In a change of luck that Cousino credits to the support he received from DAV at every level, things began to slowly improve. He began to feel his right side and even speak. But despite his progress, there were lasting impacts on both Cousino and Bjurstrom.
“I had to quit my job right after getting my master’s degree in order to care for Tom,” said Bjurstrom. “My education was swept under the rug because of his needs. I never saw this coming; it’s just a curveball that life throws you. It changed my understanding of what it meant to be a caregiver and shifted my whole perspective.”
Another pillar of strength for Cousino and his wife was the fact that they knew they could count on DAV.
“We are a big family here at DAV,” said National Membership Director Doug Wells. “When one of our members—or any veteran—is down, we will do all we can to get them back up. A big part of that process is being there for them and listening to what they need.”
“I kept thinking that I can’t let my people down,” Cousino said. “I love DAV. I love helping people. I really believe you can come back from anything—even when the odds are stacked against you.
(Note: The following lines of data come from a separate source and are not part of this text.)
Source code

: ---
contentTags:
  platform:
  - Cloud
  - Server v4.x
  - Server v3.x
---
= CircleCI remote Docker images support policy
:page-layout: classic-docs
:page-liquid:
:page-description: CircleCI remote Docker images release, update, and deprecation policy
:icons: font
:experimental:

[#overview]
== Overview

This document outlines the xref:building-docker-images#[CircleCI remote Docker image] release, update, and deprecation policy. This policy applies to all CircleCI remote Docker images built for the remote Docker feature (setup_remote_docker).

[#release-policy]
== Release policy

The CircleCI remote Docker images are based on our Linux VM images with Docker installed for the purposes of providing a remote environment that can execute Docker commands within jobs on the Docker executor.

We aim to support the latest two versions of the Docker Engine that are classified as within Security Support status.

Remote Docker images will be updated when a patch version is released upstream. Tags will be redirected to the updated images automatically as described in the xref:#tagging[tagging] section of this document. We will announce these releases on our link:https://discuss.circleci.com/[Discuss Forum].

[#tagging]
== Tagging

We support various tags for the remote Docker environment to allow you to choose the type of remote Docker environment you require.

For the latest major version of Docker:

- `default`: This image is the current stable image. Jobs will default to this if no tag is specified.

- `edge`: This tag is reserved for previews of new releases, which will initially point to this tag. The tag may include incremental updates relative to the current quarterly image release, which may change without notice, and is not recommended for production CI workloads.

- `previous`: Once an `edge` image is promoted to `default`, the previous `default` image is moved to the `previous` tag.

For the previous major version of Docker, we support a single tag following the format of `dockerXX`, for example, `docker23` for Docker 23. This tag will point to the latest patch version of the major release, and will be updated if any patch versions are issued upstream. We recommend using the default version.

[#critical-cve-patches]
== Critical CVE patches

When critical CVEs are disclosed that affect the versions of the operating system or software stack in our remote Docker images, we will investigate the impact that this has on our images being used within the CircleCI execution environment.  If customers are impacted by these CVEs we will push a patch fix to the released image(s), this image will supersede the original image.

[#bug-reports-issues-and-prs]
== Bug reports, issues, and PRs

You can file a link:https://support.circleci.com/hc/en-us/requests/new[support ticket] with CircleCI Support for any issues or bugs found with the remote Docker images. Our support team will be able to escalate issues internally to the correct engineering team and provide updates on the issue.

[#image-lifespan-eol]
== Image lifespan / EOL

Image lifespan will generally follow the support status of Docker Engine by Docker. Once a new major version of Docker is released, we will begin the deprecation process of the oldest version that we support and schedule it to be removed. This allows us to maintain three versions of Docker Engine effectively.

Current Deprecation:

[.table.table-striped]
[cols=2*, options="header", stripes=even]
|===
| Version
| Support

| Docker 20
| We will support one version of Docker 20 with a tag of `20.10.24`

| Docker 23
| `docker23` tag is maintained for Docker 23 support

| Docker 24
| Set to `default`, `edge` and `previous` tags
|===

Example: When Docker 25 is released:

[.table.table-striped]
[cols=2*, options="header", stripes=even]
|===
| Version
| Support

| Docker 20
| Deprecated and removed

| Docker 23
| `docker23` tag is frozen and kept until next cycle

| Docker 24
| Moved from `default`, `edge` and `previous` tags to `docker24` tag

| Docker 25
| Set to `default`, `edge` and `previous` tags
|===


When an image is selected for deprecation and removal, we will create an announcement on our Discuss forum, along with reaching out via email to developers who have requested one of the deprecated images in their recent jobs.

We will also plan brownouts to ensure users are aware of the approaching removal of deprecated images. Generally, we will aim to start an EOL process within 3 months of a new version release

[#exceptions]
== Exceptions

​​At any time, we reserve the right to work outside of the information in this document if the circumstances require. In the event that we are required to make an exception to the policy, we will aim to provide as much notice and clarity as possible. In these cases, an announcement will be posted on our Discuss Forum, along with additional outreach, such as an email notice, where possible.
Keep pushing yourself and drive on.”
Though Cousino isn’t yet back to driving for the Transportation Network, he has reinvested himself in a cause that has become near and dear to his heart: He now serves on DAV’s Legislation and Veterans Rights Committee and acts as the Benefits Protection Team leader in his home state.
“I think the health scare just made me more determined to continue to help my fellow veterans,” he said.
Taking his recovery one day at a time, Cousino continues to volunteer his time as he’s able. After his hip surgery—slated for the end of the year—he will put his focus on one issue of critical importance: veteran suicide.
“No veteran should die alone,” said Cousino. “Suicide prevention is my top priority, and I hope that new legislation can bring these numbers down. I’m hoping that we, as veterans, can be there for those who need us.”